▸ **REQUIREMENTS**
Which rows below contain the word "transferred"? Gather each of them, copied in full.
# start of EXERCISE DATA
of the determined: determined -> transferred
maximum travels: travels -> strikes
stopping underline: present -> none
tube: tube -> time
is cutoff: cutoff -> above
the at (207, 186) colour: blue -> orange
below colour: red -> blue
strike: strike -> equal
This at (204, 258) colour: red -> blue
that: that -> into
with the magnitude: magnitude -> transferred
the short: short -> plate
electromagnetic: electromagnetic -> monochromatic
# end of EXERCISE DATA
# start of EXERCISE DATA
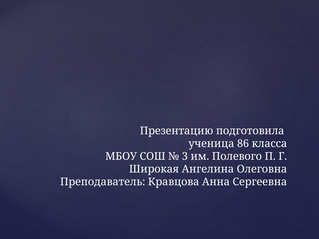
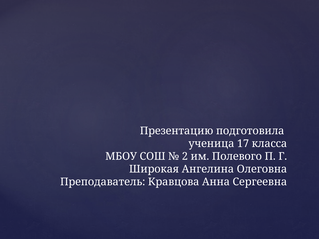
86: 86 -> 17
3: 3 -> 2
# end of EXERCISE DATA
# start of EXERCISE DATA
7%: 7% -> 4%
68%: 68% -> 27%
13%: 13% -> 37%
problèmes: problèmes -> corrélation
# end of EXERCISE DATA
▸ **FINISHED TASK**
of the determined: determined -> transferred
with the magnitude: magnitude -> transferred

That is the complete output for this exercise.